Wynne’s crossword was a quick hit with the brain-teased masses.

So when Reagle was hired this fall to freelance for Google, he decided to write a custom crossword that saluted the puzzle’s inventor — including nods to Wynne’s name in the answers, as well as to his diamond-shaped grid.

Just one problem: In the world of crossword authorship, sometimes great minds — these men and women of letters — think alike. (When, say, a fittingly named Diana Nyad makes headlines for her record swim, these clue masters can be quick to jump in the same mythology-versed pool.).

So it was late last week when the minds behind the new Crossword Doodle — including Google engineer Tom Tabanao and Team Google Doodle artist Brian Kaas — shared an incredulous e-mail that said:

“Do you believe this?”

Turns out, noted crossword constructor Matt Gaffney had just published a similar Wynne-homage puzzle of his own to mark the anniversary.

“I spotted the Gaffney puzzle,” says Tabanao, 34. “I saw the diagonal pattern and before I even saw the answers, I had this sinking feeling. I said: ‘Are you kidding me?’ ”

The Google team soon huddled. “We had an emergency conference that afternoon,” Tabanao tells Comic Riffs. “I said: ‘Don’t panic all at once. First, you panic ... ,’ “ he jokes.

Fortunately for the Bay Area-based company, Reagle — who creates crosswords for numerous outlets, including The Post and the San Francisco Chronicle — is a level-headed veteran of brain-game authorship. (He sold his first crossword to the New York Times about a half-century ago — at age 16.) He can write a crossword in a matter of hours. So he decided to take his Wynne tribute a level or two deeper.

“I cranked out a new puzzle — a more ‘fun’ puzzle — with a better angle,” says Reagle — his own quote containing a clue as to his new approach.

Reagle is known as an especially clever clue-creator, employing jokes and other sly wordplay in his puzzles. (”My style of puzzle is … populist and gag-oriented,” says Reagle, who tosses off a one-liner about a socially awkward duck being “mallard-justed.”)

In this case, for his new Google crossword, Reagle knew that Wynne once edited a newspaper section titled Fun. So — what’s a three-letter word for “spoiler alert”? — Reagle laced today’s large crossword with words that (both forward and backward) contain the word “fun.” (Hint: Think both “perfunctory” and “snuff.”)

For a Google Doodle, Reagle says, the puzzle “can’t be overly brainy and can’t be overly gimmicky. It’s got to be something right down the middle of the plate.”

For Tabanao — a self-described “hard-core” puzzler who has solved Reagle’s puzzles in the Chronicle for some time — the Doodle is the culmination of a joyful collaboration.

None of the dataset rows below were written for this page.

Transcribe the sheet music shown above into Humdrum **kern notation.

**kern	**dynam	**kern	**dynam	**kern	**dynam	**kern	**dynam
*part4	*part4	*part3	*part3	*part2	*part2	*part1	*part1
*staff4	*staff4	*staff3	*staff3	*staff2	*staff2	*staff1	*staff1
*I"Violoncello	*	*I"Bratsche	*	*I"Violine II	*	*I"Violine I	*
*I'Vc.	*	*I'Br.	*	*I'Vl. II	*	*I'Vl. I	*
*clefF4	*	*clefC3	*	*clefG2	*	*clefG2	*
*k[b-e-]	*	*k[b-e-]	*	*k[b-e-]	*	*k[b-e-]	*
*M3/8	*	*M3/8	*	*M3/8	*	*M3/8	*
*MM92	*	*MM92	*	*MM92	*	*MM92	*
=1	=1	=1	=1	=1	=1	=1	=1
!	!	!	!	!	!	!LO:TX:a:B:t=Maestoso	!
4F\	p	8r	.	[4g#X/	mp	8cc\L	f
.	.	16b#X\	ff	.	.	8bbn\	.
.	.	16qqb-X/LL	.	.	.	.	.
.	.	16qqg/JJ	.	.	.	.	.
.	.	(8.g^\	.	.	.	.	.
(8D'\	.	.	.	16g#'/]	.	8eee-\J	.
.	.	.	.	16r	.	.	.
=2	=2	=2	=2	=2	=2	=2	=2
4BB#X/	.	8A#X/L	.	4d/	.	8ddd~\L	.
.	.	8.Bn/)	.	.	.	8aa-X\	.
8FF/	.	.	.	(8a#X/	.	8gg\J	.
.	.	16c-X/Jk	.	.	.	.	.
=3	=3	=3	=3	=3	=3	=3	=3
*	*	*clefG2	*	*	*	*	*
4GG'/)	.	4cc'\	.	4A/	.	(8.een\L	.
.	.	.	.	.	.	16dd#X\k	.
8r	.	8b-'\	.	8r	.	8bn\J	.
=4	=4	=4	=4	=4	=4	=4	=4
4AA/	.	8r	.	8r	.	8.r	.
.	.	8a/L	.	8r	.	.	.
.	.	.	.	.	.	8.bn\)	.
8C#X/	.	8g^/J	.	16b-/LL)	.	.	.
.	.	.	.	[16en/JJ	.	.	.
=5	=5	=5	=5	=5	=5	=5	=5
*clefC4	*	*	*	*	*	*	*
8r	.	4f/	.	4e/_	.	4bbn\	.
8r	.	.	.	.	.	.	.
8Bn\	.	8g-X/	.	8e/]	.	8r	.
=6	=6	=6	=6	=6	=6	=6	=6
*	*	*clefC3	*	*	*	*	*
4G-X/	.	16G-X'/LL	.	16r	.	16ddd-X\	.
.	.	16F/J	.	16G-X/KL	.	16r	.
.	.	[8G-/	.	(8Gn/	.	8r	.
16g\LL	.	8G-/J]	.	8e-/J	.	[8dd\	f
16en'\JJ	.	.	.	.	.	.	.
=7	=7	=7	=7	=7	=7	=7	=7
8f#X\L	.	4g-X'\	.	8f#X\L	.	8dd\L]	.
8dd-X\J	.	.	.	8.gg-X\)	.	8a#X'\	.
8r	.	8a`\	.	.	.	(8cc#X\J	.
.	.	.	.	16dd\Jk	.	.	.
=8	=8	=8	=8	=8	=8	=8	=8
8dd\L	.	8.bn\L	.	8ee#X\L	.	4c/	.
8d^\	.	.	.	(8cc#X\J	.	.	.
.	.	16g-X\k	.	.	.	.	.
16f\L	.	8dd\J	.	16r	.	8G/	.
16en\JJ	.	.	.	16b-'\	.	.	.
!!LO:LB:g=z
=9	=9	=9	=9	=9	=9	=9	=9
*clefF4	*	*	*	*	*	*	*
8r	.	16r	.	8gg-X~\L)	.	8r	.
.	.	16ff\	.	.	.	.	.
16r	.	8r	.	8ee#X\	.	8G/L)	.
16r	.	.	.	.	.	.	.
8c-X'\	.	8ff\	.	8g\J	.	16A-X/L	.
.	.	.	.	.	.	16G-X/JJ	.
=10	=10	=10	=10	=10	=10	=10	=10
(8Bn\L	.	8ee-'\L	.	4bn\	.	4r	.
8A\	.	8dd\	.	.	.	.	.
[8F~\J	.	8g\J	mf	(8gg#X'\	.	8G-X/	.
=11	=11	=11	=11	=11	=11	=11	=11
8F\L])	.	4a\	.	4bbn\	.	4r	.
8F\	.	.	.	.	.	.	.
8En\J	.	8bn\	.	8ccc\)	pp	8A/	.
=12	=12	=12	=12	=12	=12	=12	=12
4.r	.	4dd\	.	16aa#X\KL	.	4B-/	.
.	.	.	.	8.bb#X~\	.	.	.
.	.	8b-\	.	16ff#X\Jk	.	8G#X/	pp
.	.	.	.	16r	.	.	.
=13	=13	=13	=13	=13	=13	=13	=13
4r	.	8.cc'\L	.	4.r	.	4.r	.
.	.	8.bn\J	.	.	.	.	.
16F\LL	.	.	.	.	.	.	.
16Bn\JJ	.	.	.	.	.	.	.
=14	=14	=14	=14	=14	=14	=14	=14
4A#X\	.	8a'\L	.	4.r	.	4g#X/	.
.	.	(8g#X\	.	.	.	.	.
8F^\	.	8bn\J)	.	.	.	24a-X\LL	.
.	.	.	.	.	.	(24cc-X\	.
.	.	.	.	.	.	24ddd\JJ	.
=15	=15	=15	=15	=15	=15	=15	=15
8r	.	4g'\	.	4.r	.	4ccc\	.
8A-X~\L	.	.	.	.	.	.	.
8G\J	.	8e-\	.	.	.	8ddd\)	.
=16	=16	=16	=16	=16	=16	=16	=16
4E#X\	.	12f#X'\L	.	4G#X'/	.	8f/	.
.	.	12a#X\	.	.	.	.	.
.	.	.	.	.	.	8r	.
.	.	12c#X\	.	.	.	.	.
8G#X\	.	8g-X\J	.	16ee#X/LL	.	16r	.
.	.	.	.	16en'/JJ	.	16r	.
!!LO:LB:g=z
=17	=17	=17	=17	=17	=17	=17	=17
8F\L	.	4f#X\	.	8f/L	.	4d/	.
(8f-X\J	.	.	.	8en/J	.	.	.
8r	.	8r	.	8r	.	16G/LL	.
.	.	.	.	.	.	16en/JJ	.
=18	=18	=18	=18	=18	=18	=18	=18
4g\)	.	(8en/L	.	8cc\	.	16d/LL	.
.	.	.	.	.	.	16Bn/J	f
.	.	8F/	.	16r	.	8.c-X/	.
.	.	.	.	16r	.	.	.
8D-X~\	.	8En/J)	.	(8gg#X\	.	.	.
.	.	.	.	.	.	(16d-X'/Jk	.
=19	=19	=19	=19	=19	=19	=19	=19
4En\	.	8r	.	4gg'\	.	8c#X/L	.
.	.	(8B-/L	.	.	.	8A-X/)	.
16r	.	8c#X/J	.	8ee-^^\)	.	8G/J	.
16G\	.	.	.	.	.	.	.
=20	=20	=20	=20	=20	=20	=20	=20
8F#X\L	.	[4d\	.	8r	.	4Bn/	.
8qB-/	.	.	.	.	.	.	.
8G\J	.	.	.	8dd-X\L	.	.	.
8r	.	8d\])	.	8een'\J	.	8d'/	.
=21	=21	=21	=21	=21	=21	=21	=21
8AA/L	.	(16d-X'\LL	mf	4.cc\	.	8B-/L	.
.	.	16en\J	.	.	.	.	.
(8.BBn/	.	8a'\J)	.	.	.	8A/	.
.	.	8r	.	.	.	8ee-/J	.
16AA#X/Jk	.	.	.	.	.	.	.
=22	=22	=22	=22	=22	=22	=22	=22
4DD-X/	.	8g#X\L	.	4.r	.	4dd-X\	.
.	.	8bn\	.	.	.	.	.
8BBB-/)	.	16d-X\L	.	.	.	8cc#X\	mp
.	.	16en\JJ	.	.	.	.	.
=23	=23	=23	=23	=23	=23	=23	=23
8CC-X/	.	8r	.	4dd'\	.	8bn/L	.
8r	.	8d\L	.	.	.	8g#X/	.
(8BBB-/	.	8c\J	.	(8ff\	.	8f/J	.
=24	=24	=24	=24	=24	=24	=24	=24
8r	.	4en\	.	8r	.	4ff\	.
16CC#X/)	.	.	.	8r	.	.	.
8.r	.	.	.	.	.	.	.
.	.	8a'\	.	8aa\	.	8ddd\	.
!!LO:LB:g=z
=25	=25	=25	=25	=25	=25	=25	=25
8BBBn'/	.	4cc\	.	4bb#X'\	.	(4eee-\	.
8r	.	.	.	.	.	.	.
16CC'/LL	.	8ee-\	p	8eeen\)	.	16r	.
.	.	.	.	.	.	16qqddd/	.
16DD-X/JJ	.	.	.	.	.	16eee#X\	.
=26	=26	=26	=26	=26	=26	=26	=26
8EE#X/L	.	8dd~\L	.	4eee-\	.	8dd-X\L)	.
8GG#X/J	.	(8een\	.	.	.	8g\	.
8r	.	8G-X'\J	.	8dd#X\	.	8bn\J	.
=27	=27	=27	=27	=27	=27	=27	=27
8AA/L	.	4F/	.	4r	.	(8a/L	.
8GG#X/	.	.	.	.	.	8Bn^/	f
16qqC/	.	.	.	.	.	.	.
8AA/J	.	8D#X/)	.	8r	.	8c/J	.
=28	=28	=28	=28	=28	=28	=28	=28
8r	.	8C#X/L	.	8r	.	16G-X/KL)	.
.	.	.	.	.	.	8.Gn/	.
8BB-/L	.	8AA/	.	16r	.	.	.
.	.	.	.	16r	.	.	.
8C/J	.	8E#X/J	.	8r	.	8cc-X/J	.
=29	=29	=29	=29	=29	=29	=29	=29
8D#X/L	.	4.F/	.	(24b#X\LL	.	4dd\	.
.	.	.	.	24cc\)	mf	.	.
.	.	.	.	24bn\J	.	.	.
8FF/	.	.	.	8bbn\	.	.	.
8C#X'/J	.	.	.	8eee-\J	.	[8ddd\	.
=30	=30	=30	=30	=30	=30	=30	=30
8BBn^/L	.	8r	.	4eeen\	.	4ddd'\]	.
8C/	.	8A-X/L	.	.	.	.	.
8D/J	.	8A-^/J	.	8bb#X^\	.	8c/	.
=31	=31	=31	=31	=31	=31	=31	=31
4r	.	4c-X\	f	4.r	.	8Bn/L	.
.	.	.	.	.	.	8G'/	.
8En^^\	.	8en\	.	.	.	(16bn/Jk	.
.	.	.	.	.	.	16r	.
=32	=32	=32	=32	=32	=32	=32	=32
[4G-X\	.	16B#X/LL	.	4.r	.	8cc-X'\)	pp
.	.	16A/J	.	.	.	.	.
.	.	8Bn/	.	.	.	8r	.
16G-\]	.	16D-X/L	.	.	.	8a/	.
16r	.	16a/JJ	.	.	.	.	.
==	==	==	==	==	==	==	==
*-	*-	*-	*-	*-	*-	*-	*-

Kaas, 38, pitched the idea of a crossword Doodle last summer, but the proposal lost out to higher-priority projects. It was Tabanao who, on his own time and of his own initiative, worked on coding a puzzle prototype and got the idea off the ground.

One challenge Tabanao and Kaas tackled was how to present the puzzle — with its scores of clues — so Google visitors would be readily engaged. That meant creating a puzzle that expanded to fill much of the screen. “As much as possible, your Google home page will be taken over by this puzzle,” Kaas says. “We wanted to give you the full sense — let you get this gestalt image.”

“We wanted to make it so the most people can see it and view it,” Tabanao says. “We tried to make it possible to enjoy it and play with…across browsers.”

The Crossword Doodle is save-able as you go, the team notes, so you can leave the screen and return. The puzzle — as well as a player’s completion time — is also shareable via social media.

Google doesn’t plan to provide an answer key — instead counting on the passion of fans to share their answers on YouTube and elsewhere.

Yet perhaps the puzzle-builder’s best answer isn’t even in this Doodle. Asked about why the crossword endures with unflagging popularity a century later, Reagle says: “Whether you’re getting coffee or going to work ... it’s the idea of getting a daily fix.”